Conn. (WTNH) — More than 60,000 small businesses struggling amid the COVID-19 pandemic in Connecticut applied for and received money from the government to stay afloat since the pandemic began.
Small business grant dollars that were funneled through the state just hit bank accounts this week.
And more is coming.
So far, $6.8-billion dollars in federal money through round one of the paycheck protection program is helping small businesses. The door just opened on round two, another $3-billion, and it can’t come soon enough.
Jody Morneault, the owner of Morneault’s Stackpole Moore & Tryon in Hartford, became emotional on a virtual round table with state leaders and business officials Tuesday, “Our state capitol is crumbling right now and it’s devastating!”
Through tears, Morneault describes her situation as desperate: “We are literally living on savings and credit cards and I don’t want to close my store. The money meant so much to me.”
That money is the aid she just received from the federal CARES Act in the form of a Connecticut Recovery Grant.
Up to $30,000 dollars. No application required. The Department of Economic and Community Development officials say it’s based on tax filings and losses.
Two thousand of the state’s hardest-hit businesses got money. Sixty percent are in the hospitality industry including restaurants and hotels, 20 percent in the retail industry, and the remainder are service providers like salons, spas, and the entertainment industry.
The “Oyster Club” in New London County is tanking. Revenues are down 60%.
Dan Meiser, the owner of the Oyster Club says the state grant programs are “a really critical piece to the overall lifeline to making it until the spring.”
He also owns “Grass and Bones.” Its take-out option is thriving. “For us, the big word of 2020: pivot,” added Meiser.
Union League Cafe in New Haven pivoted, too.
Six hundred events were cancelled and half the staff were laid off due to the pandemic. Owners changed dining hours and opened a patio.
Industry leaders say the COVID-19 vaccine is a game-changer.
Executive Director of the Connecticut Restaurant Assocation Scott Dolch says, “the quicker we can get everyone vaccinated the quicker we can get our state back open espeically this sector of our economy.”

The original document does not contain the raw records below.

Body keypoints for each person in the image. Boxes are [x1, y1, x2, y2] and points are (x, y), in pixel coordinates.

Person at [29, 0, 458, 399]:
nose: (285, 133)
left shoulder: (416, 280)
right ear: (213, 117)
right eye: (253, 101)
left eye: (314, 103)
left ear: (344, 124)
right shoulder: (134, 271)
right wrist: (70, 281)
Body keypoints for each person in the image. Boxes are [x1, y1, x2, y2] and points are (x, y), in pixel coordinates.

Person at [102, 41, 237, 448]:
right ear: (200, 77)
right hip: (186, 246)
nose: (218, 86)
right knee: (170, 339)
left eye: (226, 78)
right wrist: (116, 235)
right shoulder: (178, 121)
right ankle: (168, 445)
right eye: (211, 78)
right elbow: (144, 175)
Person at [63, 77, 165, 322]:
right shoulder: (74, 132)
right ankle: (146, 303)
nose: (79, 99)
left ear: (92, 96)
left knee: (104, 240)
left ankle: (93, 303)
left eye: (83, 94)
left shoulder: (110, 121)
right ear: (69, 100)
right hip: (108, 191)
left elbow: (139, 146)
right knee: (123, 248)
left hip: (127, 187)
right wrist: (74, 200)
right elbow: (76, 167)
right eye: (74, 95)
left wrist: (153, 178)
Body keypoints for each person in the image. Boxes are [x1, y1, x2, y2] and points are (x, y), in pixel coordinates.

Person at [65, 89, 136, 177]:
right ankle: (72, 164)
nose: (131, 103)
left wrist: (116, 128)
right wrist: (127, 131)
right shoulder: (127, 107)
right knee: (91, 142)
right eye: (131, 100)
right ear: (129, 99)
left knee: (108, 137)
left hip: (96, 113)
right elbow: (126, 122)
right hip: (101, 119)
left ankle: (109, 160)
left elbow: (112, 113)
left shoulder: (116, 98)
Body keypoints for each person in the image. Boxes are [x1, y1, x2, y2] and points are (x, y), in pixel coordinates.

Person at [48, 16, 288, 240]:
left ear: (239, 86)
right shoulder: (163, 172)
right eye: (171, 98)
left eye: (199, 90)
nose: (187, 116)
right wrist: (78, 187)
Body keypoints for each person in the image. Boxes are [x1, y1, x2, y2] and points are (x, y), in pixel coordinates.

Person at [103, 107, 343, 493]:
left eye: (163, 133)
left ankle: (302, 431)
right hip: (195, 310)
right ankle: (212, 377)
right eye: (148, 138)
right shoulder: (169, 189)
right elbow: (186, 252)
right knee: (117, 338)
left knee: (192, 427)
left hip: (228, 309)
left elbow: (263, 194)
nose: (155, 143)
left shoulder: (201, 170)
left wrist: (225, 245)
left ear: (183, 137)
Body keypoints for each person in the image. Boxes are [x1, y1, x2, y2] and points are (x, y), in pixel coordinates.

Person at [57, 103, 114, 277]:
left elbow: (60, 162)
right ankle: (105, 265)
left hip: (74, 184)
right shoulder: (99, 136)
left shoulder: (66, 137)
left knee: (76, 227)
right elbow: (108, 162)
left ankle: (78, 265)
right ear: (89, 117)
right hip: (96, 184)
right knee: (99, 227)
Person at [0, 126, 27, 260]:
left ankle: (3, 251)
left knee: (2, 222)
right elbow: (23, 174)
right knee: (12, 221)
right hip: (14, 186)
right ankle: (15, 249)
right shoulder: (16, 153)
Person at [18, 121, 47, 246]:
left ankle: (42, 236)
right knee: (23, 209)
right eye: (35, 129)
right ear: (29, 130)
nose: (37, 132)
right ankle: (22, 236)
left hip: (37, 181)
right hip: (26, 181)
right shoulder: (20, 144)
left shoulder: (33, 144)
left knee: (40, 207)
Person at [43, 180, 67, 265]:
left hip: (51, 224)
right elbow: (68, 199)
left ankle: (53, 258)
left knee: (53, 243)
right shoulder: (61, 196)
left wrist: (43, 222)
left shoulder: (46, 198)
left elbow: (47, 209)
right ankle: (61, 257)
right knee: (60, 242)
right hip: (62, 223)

In total, $35-million in CT Business Recovery Grants have been awarded, $50-million in CT Cares small business grants, and in two rounds of Paycheck Protection Program (PPP) $9.8-Billion is available. The PPP is not taxable.

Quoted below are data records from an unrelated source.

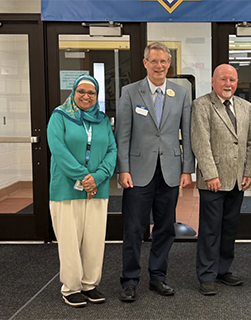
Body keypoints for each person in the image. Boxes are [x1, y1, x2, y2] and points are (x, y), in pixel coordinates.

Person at [115, 42, 195, 302]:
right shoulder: (129, 92)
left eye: (163, 62)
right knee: (135, 228)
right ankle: (129, 280)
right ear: (145, 62)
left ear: (169, 64)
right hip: (137, 172)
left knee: (165, 228)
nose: (159, 66)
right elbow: (122, 135)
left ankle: (158, 277)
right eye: (154, 61)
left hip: (170, 171)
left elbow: (188, 135)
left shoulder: (182, 93)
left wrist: (187, 169)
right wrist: (123, 169)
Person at [47, 75, 117, 307]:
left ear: (97, 96)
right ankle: (71, 287)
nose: (86, 96)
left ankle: (89, 284)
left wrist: (96, 178)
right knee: (69, 240)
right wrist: (83, 177)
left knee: (95, 240)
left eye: (91, 93)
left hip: (98, 188)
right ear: (73, 92)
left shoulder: (102, 120)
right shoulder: (60, 116)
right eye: (81, 91)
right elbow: (59, 150)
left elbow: (111, 150)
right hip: (66, 188)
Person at [191, 64, 251, 296]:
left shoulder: (246, 107)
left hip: (238, 179)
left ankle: (223, 269)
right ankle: (206, 274)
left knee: (229, 228)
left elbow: (249, 143)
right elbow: (201, 142)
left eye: (233, 79)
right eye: (224, 79)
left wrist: (249, 172)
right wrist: (210, 174)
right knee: (210, 230)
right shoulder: (201, 105)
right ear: (213, 81)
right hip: (213, 180)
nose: (228, 84)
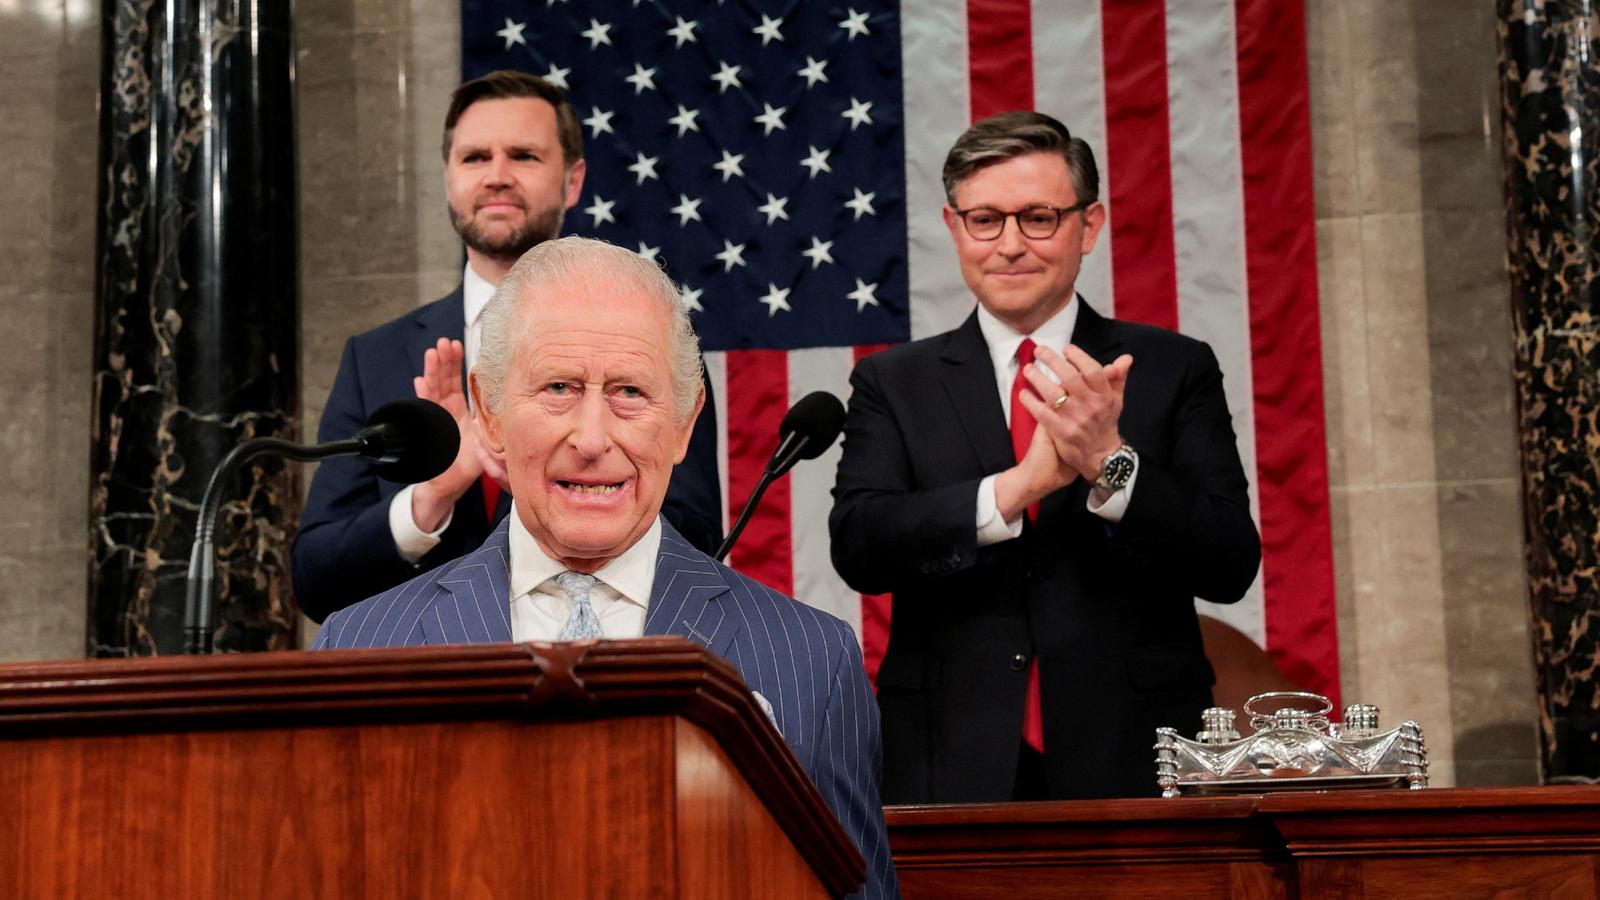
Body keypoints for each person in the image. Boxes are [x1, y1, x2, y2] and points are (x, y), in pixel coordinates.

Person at [313, 237, 897, 899]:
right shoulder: (359, 649)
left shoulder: (813, 662)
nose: (592, 440)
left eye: (630, 392)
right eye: (559, 388)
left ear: (684, 424)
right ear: (490, 412)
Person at [828, 111, 1262, 803]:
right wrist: (1014, 489)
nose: (1009, 245)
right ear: (952, 227)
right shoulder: (894, 382)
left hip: (1133, 752)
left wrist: (1110, 465)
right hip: (950, 753)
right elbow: (860, 546)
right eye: (985, 220)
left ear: (1088, 227)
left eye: (1038, 217)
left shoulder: (1171, 367)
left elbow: (1230, 562)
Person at [293, 70, 722, 623]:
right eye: (474, 158)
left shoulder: (650, 342)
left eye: (523, 156)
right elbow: (315, 581)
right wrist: (430, 500)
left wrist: (522, 468)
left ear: (572, 181)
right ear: (448, 179)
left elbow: (698, 539)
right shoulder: (375, 359)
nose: (497, 176)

WEB EXTRA: Deadline for PPP round 2
It is unclear whether businesses will be on the hook for tax liability on the state grant money. DECD officials from the state are looking at state tax laws to determine the answer.
In Tolland at Headliners Salon, owner Kim Robinson says this year in a pandemic “has been a master’s degree in Business 101.”
After untangling safety regulations, she’s working cutting and styling hair. At the same time, she is taking on debt after purchasing protective gear and touchless equipment.
“Enormous amounts of PPE that we never expected to wear. We’re hairdressers running around in shields and masks.”
U.S. Small Business Administration officials say ‘don’t wait.’ Talk to your bank now about the PPP loans.
SBA District Director in Connecticut Catherine Marx says, “while you are waiting, get finances in order.”
Governor Lamont is focused on making the state grant money a bridge to the new federal dollars coming from Washington D.C., adding, “this 60 to 90 period is key so your business can stay in business.”